Did you ever see someone wearing Fall Risk and thought “please take this off, you shouldn’t be wearing this”?

Never. In fact, people send me pictures of how they wear Fall Risk and I’m like, damn that’s dope. And then it inspires my personal styling or my next brand shoot. Dude, my philosophy is, if you bought this item and you love it, you can cut it, crop it, tie it, never leave your house in it or do all the opposite; I am so grateful you shopped with me that, within itself, it is a go-show ‘em-how-it’s-done kind of mentality.

Who is the Fall Risk person? What is your target group?

The Fall Risk person cares about where their items are made, how they are made and they care that they can wear them a lot. I started out thinking I would get my same customer base from my previous design jobs, a 30-60 something year-old who loves luxury. I got those, but what became quickly apparent is that I had hit a stride with Gen Z. So my actual customer base is comprised of 85% in the age bracket from 16 to 32, which means this mix is mostly driven by Gen Zers and then Millennials. I’m having fun with the Gen Z crowd, they give a shit about things and also have, from what I can tell, serious brand loyalty to me. 73% of my customers have bought from 3 out of the 4 drops. They also love to collect the pieces and feel special because not everyone they know has it.

From day one, Fall Risk had its own timing, launching volumes, and not collections, and ignoring the usual fashion calendar. Why is that? Is each volume part of a wider concept or leading to something bigger?

Each Volume could also be looked at as a chapter in a book. My book has only begun and I don’t know if I’ll move to another format in the future, but I have worked hard on showing each drop again with new pieces and bringing previous ones back with a fresh update. I have to be realistic about business, I am here for my customers to help style them and give them what they want, not some false vision in my head that I think everyone should wear.

You are dropping Volume 5. What is it all about? What is The Wavy Mix?

I had this idea of a love story in my head. And the thing that mostly came into my mind was my experience with young love, when I would make mix tapes for friends and crushes. So I have set each group to a track list. Also, after I had designed the five groups, which are called “Ride me Like a Bike”, “You Plaid Me”, “Get my Heart Racing”, “Block Party”, and “I’ve Met my Match”, I thought, let’s make this some kind of love story and the phases of excitement, heartbreak, and whatever else is in between.

What inspires you?

Connection. I think some of my favorite inspiration comes from researching what clothes and advertising looked historically, movies, art and comfort. So I mash up all my loves of cultural movements, artists, musicians and comfort into a brand. The idea that someone brings their own experience when wearing Fall Risk is what I love to know.
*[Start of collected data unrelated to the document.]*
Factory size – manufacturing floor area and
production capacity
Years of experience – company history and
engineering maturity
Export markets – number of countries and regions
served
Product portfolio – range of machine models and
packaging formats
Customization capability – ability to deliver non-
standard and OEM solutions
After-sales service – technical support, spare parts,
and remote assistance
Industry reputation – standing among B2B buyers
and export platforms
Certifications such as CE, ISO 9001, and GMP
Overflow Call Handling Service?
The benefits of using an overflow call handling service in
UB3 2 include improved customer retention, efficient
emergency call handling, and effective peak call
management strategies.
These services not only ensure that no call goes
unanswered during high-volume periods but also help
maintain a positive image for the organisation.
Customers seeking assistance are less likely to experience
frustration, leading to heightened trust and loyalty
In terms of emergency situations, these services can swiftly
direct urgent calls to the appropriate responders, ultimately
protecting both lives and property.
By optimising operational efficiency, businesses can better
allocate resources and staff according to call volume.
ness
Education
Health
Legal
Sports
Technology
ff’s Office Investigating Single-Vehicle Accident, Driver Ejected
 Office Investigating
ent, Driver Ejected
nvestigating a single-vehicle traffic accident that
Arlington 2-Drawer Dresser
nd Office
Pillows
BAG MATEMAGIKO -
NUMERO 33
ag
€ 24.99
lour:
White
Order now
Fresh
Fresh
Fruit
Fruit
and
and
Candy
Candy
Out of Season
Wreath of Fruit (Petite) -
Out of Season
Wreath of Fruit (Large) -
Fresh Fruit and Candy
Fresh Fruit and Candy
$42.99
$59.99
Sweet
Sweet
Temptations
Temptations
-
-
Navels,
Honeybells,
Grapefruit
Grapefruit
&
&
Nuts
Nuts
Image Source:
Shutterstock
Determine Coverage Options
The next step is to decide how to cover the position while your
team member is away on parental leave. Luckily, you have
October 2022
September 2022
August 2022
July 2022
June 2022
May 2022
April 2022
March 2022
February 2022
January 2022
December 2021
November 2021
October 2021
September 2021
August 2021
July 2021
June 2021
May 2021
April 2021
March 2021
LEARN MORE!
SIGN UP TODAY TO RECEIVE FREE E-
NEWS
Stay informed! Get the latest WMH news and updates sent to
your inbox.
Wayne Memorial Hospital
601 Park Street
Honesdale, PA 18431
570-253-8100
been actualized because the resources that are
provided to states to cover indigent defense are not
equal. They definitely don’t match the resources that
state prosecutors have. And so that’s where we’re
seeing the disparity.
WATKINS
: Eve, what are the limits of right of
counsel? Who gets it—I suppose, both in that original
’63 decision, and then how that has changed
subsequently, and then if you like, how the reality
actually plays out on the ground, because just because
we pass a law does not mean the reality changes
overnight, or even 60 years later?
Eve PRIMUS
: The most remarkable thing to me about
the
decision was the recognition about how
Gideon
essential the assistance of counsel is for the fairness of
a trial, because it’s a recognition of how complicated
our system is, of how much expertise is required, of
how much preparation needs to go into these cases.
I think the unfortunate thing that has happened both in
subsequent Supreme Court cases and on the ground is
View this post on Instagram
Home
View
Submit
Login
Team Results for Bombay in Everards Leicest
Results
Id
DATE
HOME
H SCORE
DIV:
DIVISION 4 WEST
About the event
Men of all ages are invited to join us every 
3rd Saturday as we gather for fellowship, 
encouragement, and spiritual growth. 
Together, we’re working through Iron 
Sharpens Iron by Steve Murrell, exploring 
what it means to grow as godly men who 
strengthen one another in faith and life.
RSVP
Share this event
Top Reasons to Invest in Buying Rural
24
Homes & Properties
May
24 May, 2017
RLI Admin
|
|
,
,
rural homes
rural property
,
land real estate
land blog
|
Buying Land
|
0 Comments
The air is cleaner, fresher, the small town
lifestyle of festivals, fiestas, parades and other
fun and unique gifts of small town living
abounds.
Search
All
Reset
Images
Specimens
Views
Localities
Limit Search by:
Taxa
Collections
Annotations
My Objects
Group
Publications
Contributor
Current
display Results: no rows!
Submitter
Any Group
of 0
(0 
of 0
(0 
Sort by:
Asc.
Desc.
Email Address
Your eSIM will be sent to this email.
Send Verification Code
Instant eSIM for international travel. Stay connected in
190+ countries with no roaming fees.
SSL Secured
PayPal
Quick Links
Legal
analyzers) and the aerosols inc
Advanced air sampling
What are your dreams about the future of Fall Risk? How do you picture yourself in ten years?

I can see myself working on a local farm understanding where our food comes from and helping supply it locally, and that’s actually a very near dream I am going to embark upon. I see myself working on branding and creative direction for a beauty brand or any brand that has real connection to science and climate, or a mission I find inspiring. And I see Fall Risk doing what it’s doing, curated drops of things I love and feel that are relevant to a life that will no doubt bring us closer together and make us more aware of how we consume now and in the future. I have such a proud feeling around Fall Risk and this brand DNA I have created, and I want that to grow, but I’m not in a rush. I am patient and I am playing a long game in life, where I think more about my impacts on community and planet than money.